Terörle Mücadele Kanunu'nun (TMK) 7. Maddesi'nde, "Terör örgütü propagandası yapmak" suçunun cezalandırılması ile ilgili düzenlemeye yer verildiği kaydedilen kararda, Anayasanın 26/2, TMK'nın 1 ve 7. maddeleri ile
Basın Kanunu'nun 3/2 maddesi hükümlerinin birlikte değerlendirildiğinde Anayasanın, AİHS ve
AİHM kararlarının belirlediği ilke ve kurallara uygun olarak basın özgürlüğünün sınırlandırılabileceğine vurgu yapıldı. Mahkeme, "Basın hürriyetinin koşulsuz ve sınırsız olmayacağı açıktır." dedi.
"BASILMIŞ ESER ÖZELLİĞİ KAZANMADI"
El koyma kararı verilen söz konusu metnin, Basın Kanunu'nun 2. Maddesi'nde tanımı yapılan "Basılmış eser", "Yayım" ve "Süresiz Yayın" özelliğini henüz kazanmadığını belirten
mahkeme heyetinin kararında, "Basın Kanunu kapsamında değerlendirilemeyeceği, ancak taslak bir metin niteliğinde olduğu görülmüştür." denildi.
Taslak metinlerin ele geçirilen nüshalarının farklı içeriklerde olduğu anlatılan kararda, Ahmet Şık'ta ele geçirilen üç ayrı taslak metinlerin 299, 301 ve 302 sayfa olduğu, Oda Tv'de ele geçirilen taslak metnin ise 189 sayfa olduğu ifade edildi.
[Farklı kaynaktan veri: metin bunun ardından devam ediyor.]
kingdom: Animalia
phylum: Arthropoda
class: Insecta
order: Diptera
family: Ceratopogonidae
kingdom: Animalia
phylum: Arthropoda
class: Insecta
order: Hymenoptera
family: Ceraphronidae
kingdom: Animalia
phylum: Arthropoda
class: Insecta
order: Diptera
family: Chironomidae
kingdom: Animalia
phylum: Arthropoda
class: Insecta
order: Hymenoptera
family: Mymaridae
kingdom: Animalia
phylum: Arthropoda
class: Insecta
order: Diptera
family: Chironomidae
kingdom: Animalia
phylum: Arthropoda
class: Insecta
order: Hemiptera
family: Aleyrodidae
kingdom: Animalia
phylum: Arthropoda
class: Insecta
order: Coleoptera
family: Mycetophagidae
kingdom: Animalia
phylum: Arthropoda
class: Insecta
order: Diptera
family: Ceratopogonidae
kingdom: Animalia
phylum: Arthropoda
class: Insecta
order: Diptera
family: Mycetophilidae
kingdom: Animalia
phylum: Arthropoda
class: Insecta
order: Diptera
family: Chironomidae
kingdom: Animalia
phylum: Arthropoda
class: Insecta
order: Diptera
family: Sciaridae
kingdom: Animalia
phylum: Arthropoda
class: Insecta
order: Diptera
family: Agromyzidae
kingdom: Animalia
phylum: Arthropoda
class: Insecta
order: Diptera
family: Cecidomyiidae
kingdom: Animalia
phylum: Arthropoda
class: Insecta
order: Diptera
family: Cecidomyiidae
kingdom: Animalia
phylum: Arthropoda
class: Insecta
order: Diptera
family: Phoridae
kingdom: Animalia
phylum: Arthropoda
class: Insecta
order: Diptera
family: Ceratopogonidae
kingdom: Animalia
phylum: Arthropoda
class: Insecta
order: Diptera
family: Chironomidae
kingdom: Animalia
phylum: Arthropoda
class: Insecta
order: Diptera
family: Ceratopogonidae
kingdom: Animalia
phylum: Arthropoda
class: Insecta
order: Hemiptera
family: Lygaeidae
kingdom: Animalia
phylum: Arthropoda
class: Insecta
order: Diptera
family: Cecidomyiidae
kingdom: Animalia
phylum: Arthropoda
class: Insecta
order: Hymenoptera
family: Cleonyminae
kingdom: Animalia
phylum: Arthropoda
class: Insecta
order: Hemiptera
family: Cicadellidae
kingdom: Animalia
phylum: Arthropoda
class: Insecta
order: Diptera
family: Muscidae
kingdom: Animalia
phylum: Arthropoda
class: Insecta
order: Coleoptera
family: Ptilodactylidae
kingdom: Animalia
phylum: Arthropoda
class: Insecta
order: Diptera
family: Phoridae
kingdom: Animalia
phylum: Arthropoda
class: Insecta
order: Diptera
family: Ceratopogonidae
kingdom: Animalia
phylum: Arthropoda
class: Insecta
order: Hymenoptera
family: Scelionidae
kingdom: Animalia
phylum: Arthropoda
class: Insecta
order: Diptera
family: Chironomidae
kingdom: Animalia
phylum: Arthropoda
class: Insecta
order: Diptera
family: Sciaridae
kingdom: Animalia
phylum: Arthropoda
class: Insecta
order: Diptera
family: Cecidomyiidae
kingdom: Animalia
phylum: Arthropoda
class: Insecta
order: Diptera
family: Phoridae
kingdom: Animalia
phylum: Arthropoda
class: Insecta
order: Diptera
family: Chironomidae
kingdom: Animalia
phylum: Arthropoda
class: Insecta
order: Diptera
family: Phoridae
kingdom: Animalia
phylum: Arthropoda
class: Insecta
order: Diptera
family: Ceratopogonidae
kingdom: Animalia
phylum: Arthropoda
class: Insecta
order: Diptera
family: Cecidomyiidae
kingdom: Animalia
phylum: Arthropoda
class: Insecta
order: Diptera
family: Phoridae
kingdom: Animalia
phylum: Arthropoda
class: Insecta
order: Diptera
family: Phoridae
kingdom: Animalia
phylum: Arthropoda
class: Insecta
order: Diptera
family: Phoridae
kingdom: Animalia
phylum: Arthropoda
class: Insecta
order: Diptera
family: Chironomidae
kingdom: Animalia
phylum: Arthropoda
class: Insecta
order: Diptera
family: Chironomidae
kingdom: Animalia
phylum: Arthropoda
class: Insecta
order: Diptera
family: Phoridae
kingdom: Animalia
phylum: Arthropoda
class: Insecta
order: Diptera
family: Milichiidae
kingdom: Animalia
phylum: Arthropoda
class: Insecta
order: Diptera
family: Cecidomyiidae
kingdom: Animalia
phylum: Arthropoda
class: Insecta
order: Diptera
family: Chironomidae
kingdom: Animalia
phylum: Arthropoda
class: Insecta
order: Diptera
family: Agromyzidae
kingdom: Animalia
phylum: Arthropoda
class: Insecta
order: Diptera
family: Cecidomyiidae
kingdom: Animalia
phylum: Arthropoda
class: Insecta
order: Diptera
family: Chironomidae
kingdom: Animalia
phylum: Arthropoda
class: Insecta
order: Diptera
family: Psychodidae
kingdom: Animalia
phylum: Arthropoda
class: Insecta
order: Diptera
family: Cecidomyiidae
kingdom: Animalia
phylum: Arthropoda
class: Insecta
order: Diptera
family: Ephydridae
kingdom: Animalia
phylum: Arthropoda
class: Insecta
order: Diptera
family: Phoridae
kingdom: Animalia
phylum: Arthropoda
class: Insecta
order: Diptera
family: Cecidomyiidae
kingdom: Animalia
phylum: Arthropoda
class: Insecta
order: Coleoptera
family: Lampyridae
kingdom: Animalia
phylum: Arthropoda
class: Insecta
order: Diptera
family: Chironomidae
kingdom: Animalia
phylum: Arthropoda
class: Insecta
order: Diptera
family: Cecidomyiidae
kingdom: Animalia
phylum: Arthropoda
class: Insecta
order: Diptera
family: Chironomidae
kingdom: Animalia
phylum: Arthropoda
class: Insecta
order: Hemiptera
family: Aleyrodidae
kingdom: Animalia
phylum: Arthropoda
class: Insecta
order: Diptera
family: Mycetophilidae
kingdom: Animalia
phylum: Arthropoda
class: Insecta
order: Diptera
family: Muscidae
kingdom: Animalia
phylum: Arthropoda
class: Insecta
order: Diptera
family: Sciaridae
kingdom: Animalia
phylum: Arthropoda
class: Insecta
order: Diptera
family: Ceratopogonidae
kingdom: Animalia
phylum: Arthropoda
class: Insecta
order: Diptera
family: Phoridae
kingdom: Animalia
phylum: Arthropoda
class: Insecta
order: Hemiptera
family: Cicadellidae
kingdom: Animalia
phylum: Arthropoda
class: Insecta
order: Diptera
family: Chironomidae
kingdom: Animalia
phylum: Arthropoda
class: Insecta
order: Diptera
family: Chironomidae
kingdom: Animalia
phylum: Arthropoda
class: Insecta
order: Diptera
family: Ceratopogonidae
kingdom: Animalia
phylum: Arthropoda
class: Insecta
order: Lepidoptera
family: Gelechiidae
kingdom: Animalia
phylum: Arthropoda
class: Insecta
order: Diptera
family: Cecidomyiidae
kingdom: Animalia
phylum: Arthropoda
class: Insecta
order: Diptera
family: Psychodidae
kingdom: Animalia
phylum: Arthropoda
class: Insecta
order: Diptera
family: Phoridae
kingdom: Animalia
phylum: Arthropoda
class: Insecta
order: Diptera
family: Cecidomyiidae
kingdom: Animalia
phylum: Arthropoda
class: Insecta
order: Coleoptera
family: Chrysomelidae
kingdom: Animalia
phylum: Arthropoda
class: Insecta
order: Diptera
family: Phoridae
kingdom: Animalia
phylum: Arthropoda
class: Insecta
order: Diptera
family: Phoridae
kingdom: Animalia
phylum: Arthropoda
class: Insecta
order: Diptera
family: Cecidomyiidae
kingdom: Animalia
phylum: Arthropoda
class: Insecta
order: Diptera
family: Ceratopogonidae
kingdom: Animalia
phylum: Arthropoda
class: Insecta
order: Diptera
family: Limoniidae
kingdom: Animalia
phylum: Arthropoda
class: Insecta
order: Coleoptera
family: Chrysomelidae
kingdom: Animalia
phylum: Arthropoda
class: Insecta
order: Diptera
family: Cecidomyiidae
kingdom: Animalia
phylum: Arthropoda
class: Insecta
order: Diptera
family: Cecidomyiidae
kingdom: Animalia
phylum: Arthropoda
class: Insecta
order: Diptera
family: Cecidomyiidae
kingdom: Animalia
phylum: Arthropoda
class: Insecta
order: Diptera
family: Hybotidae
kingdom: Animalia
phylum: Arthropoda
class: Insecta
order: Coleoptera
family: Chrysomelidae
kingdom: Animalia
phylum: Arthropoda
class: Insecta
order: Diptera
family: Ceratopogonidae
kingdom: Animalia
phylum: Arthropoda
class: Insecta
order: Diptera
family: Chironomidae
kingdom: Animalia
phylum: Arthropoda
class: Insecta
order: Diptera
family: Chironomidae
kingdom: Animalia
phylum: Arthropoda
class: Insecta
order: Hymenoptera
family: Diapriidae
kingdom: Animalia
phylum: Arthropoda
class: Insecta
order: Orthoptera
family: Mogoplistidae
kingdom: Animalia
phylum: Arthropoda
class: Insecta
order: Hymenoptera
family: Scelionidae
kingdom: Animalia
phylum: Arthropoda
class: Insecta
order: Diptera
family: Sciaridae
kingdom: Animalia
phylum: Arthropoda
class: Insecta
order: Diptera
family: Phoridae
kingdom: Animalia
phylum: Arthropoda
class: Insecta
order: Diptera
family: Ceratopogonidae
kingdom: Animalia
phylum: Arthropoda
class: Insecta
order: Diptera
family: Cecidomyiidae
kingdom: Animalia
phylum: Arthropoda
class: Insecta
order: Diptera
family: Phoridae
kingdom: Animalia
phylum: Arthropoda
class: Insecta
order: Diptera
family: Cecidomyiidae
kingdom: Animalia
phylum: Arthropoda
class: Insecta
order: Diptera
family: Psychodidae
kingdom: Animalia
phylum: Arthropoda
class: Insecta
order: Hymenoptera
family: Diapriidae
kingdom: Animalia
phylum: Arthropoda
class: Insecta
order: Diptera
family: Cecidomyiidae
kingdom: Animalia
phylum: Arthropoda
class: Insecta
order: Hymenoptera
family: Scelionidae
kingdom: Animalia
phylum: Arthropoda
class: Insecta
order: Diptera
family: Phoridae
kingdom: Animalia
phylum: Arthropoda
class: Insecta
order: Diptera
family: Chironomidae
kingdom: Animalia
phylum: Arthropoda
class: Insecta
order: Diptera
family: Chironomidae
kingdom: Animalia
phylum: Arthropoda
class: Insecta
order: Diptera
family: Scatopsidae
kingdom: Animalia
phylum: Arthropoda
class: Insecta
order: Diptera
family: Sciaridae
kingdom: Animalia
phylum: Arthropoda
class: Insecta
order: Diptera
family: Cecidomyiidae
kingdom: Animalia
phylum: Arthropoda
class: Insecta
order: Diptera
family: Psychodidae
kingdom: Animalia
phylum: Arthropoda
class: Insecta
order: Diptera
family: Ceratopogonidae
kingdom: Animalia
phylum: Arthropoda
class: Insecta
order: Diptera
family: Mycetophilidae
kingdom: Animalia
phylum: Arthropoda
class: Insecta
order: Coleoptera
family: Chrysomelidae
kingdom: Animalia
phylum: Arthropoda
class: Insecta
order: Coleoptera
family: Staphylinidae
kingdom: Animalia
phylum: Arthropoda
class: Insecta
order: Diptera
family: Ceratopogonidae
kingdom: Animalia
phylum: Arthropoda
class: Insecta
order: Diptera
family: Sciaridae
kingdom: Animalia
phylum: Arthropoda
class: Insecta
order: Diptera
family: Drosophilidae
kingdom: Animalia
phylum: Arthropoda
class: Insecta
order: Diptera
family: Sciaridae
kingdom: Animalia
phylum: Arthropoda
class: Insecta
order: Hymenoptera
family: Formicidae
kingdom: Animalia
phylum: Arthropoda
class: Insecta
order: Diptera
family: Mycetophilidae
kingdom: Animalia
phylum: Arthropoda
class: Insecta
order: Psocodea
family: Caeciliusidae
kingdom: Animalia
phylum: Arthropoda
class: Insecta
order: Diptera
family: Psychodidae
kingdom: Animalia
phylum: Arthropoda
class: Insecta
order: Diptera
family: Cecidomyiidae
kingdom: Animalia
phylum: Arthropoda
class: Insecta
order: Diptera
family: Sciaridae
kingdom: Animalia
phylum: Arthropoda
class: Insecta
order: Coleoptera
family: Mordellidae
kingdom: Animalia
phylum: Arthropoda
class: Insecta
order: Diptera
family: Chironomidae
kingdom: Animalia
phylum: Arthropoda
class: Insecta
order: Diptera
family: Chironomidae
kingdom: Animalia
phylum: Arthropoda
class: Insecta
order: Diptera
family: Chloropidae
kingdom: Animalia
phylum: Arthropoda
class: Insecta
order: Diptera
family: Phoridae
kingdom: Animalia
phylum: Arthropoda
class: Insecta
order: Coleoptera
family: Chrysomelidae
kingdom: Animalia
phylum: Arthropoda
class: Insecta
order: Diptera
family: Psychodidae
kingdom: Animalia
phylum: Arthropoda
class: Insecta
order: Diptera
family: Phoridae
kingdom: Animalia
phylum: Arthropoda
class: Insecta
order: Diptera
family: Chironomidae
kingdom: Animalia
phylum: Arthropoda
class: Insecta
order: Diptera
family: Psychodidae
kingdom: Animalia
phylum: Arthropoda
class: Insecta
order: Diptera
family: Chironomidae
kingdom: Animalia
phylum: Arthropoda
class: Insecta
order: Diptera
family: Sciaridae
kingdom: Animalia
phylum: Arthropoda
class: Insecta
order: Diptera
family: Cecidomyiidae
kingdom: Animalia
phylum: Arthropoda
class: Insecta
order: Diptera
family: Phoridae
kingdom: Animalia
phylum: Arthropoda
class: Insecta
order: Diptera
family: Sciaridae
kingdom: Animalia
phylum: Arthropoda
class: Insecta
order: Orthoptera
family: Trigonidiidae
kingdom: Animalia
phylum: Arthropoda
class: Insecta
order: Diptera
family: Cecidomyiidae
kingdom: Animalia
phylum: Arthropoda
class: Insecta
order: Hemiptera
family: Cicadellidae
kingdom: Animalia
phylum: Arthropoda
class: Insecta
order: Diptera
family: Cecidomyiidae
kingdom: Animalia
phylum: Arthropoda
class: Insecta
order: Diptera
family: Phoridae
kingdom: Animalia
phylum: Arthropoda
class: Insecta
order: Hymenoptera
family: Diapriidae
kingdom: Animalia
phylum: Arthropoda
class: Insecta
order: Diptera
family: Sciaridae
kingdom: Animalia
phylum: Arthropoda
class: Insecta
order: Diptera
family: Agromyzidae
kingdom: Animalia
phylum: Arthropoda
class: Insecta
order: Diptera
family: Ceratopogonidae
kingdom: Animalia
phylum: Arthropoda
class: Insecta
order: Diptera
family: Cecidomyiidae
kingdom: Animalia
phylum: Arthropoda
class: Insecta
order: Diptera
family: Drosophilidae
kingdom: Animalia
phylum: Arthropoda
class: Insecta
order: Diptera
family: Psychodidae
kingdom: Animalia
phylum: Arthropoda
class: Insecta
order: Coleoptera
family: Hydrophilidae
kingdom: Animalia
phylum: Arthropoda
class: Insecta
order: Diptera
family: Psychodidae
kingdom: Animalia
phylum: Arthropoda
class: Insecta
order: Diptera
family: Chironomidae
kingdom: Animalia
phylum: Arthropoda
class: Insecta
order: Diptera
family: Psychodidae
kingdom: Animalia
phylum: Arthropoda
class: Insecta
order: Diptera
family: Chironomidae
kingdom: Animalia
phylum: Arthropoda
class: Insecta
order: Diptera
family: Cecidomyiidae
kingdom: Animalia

Kararda, "Gerek Oda Tv'de, gerekse Ahmet Şık'ta ele geçirilen taslak metinlerde farklı üçüncü şahıslar tarafından neredeyse her sayfasında eklenecek-çıkarılacak ya da değiştirilecek cümlelere ilişkin notlar ile muhtelif talimatların bulunduğu, bu yazıların farklı yazı karakterleri ile ifade edildiği, bir kısım notların emir kipi ile yazıldığı, üçüncü şahıslar tarafından yazılan notların iddia konusu Ergenekon silahlı
terör örgütünün amacına
hizmet etmek düşüncesiyle özenle seçildiği ve talimatlandırıldığı konusunda somut olguların bulunduğu anlaşılmıştır." vurgusu yapıldı.
Oda Tv'de ele geçirilen örgütsel dokümanların, özelikle "
Ulusal Medya 2010", "Nedim", "Hanefi" ve "Şık-Sabri
Kitap" şeklindeki evrakın içeriğinin ile söz konusu taslaklar üzerinde düşülen notların içeriğinin, mahiyetlerinin, yazılış şeklinin ve tüm soruşturma dosyasının bir bütün olarak değerlendirildiğini belirten mahkeme kararında, "Söz konusu İmamın Ordusu isimli taslak metin ve nüshaların iddia konusu Ergenekon silahlı terör örgütünün amaçları ve talimatları doğrultusunda kamuoyunu yönlendirmek ve bu amaçla açılmış olan davaları etkilemek amacıyla bir ekip tarafından hazırlanmış proje çalışması niteliğinde olduğu konusunda somut olguların bulunduğu, suç delillerinin elde edilmesi ve iddia konusu örgütle bağlantılı şüphelilerin tespiti bakımından, itiraza konu yazı ve dokümanlara el konulmasına ilişkin kararda hukuka aykırı bir yön bulunmadığı anlaşıldığından el koyma kararına yapılan itirazın reddine karar verilmiştir." denildi.